I found a summary of Fortran 90 features in a reference card - 2 pages ! link
It’s so useful. Can we make something like this for Fortran 2003 and 2018 as well - may be 4-5 pages?
It will be excellent for new beginners to see how concise and powerful Fortran is ! Then they can go to each feature and learn from books - come back again and have more grip on the reference card - it will like a powerful programming language in a pocket !
See this post by @vmagnin - good apps on mobile devices can be more handy now and in the future than ref cards. As is in a web browser, a program author is often one or two search result clicks away from getting answers to her queries.
Strangely, there is another Android App called Fortran Programming (Play Store) which, apart from slightly diffferent GUI, seems to have the very same content.
It seems to be a kind of fork less pretty but with a smaller size (3.3 MB instead of 7.6 MB).
I prefer to use the original, whose authors are more clearly identified: https://www.softecks.in/
In the FAQ of the app, they say that the content can be used in Schools and Companies for internal purpose, if you keep appropriate reference to Softecks Apps. And they say they write the content.
The second app is edited by a Galaxy Production organization. I don’t know their relations with Softecks.
It’s not completely accurate but one can make some supporting arguments toward that point if one were so inclined.
Note FORTRAN 77 (say as per ANSI X3.9-1978 document) explicitly listed only the 26 letters - A thru’ Z - as being allowed to be part of the syntactic items. The language was then de facto case sensitive in many ways, or more like it supported working with uppercase letters in code only barring instances involving character literals (usually with Hollerith) where lowercase might appear.
As @FortranFan noted, it’s not that FORTRAN 77 was case sensitive or insensitive, it just only allowed capital letters for identifiers. So it was “case sensitive” in that it only supported upper case. The statement isn’t “wrong”, but it is misleading.

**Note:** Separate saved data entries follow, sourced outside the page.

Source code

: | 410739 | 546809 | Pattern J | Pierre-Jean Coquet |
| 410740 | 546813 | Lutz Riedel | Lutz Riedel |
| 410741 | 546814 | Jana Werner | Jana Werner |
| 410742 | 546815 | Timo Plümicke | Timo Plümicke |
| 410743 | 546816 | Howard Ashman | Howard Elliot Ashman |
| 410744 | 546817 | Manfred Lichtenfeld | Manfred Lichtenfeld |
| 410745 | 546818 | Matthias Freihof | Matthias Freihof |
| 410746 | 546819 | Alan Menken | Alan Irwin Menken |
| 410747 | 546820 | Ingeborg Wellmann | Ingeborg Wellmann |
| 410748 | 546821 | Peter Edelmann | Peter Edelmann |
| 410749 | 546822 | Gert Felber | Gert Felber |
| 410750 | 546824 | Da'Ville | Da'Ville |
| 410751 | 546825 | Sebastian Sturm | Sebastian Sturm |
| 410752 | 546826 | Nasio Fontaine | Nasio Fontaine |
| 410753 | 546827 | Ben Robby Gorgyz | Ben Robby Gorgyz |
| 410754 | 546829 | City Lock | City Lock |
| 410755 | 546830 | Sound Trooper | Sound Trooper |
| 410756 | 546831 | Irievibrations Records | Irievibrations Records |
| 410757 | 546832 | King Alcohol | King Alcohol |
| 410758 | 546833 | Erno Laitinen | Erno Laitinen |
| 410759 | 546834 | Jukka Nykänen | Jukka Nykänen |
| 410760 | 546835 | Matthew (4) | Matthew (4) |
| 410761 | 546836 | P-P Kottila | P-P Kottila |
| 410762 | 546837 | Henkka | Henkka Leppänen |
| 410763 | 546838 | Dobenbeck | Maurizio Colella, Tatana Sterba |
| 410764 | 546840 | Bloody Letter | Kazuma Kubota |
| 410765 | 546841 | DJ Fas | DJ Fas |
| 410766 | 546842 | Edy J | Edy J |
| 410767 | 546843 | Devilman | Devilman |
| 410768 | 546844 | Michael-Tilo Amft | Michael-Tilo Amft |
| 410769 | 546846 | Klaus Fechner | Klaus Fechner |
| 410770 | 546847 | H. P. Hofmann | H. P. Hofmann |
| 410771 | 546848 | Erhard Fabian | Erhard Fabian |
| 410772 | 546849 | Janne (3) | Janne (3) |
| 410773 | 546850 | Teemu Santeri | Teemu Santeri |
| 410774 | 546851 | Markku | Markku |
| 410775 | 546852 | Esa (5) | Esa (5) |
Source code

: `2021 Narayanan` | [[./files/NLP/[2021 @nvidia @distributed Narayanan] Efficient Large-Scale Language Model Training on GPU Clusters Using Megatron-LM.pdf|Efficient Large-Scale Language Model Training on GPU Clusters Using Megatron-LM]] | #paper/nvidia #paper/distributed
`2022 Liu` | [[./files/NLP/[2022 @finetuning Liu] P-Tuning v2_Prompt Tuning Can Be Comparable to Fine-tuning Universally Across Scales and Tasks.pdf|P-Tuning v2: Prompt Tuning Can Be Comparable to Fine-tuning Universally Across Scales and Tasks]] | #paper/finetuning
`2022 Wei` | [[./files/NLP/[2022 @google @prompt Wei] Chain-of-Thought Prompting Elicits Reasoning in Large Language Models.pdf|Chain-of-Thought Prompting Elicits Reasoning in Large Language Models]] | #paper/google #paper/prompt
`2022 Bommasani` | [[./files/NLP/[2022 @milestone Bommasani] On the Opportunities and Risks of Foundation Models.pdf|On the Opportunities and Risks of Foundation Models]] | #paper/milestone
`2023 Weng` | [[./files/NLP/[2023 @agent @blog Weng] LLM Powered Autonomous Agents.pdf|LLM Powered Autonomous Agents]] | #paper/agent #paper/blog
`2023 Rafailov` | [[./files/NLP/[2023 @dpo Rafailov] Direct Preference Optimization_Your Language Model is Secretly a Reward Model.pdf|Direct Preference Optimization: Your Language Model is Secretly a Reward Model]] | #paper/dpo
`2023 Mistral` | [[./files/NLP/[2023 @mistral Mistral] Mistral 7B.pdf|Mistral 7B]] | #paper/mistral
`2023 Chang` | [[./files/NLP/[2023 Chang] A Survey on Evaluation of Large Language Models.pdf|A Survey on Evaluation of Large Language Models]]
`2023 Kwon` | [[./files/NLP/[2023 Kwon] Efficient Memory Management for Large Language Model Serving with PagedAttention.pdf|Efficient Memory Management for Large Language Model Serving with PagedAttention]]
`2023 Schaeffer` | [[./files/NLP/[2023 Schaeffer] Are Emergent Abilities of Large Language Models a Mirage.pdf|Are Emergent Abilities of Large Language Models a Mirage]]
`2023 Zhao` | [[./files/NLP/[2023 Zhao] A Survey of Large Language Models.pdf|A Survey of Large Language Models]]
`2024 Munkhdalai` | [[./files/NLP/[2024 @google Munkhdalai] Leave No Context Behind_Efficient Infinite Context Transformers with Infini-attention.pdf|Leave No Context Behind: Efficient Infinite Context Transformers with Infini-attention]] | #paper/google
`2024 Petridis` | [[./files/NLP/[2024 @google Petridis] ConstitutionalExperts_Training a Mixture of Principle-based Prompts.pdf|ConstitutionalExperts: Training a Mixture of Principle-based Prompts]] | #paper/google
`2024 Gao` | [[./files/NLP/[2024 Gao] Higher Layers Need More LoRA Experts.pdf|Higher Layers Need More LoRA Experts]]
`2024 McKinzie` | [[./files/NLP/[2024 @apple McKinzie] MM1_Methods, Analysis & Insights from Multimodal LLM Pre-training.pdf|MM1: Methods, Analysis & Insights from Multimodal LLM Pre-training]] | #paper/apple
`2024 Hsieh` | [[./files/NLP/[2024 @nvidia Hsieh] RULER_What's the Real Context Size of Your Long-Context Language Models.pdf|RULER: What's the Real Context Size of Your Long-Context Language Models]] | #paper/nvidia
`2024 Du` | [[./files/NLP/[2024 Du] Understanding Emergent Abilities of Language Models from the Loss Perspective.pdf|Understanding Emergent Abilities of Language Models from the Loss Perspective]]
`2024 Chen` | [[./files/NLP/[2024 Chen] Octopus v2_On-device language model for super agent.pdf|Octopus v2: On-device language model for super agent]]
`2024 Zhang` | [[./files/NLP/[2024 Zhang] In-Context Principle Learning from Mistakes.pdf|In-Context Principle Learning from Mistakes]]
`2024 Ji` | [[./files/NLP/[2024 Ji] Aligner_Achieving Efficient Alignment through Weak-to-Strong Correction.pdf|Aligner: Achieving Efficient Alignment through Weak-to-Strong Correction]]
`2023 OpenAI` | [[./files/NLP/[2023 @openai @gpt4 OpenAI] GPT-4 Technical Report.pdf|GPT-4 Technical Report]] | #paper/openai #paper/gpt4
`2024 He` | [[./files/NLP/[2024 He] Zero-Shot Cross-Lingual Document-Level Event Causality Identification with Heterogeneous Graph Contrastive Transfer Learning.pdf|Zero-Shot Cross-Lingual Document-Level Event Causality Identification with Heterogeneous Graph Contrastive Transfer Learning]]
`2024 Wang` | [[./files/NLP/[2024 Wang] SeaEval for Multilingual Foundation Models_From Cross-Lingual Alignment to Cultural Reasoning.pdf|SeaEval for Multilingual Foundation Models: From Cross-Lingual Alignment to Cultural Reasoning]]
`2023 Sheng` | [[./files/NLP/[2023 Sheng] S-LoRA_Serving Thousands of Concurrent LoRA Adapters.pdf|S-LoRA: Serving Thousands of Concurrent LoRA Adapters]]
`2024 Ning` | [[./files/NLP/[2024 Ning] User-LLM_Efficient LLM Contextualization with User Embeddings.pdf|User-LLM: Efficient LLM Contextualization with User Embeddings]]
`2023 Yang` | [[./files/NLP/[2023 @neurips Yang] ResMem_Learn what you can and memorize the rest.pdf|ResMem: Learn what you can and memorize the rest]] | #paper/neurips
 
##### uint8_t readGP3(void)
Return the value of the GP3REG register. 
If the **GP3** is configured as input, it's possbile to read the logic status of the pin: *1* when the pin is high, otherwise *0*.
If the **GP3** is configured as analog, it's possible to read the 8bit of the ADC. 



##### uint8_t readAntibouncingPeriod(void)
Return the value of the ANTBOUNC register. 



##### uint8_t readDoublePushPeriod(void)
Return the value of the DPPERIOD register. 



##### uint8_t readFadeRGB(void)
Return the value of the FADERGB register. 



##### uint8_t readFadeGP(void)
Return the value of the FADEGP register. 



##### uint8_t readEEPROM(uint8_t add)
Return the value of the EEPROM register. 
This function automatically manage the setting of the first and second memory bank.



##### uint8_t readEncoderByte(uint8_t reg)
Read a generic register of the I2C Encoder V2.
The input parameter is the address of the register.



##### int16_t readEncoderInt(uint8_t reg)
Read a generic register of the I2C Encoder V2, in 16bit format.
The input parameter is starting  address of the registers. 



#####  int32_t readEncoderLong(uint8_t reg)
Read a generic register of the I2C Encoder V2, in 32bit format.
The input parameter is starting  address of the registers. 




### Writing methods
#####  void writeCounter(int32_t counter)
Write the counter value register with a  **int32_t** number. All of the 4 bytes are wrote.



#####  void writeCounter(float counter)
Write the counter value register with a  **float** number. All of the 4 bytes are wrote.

Well, for me (and probably for a few other people) “case sensitive” means that “GOTO” != “GoTo” != “goto”. If “goto” is not allowed at all, that’s something very different. And the statement is even more misleading taking into account that all (or maybe just 99%) F77 compilers did allow lowercase in a “case insensitive” sense.
Since someone posted the ABSOFT shutdown announcement yesterday, I might mention that at one time the ABSOFT fortran compiler was by default case sensitive. Like C and other case sensitive languages, the variable X was distinct from the variable x. I think fortran keywords were case insensitive, GOTO was the same as GoTo, but I have forgotten those details now. There was a compiler switch to make the source code case insensitive, as required by the f90 standard, and that is what I always used, so I never really had any experience with the case sensitive mode. I think it did allow external symbols to be mixed case, so that part allowed more options with C and OS function calls, especially before c-interop was included in f2003. Later versions of that compiler switched the default, but it was still possible with an option to revert to the old case-sensitive behavior.
It was always a matter of contention whether f77 allowed lower case letters or if it was an extension of the language to do so. My reading of the standard was that the case-sensitive version (ala ABSOFT) was indeed an extension of the language, but that the case insensitive version which most compilers supported (and eventually became part of f90) was not. It was rather part of the language that was explicitly excluded from specification, namely the underlying bit representations of the characters and how those characters appear on devices outside of the fortran processor. The argument to support this was that if you started with a “standard conforming” upper case code, and printed it on a printer that folded letters to lower case, then that did not suddenly make the code nonstandard. So the upper case characters defined in the f77 standard applied solely to the fortran standard document itself, it did not extend also to the bit representations on a computer, on the printer attached to that computer, or to the text editors or cards that were used to store and modify the fortran source. The part of the f77 standard that supports that argument is:
1.3.2 Exclusions. This standard does not specify:
(1) The mechanism by which programs are transformed for use on a data processing system
(2) The method of transcription of programs or their input or output data to or from a data processing medium
I don’t want the language to change, but I would compile with this option if available, so that with implicit none in the code, each variable would have to be capitalized in the same way it was declared.
That consistency would help with the esthetic style. A compiler warning might be sufficient, but I would want it to be independent of any implicit statement in effect.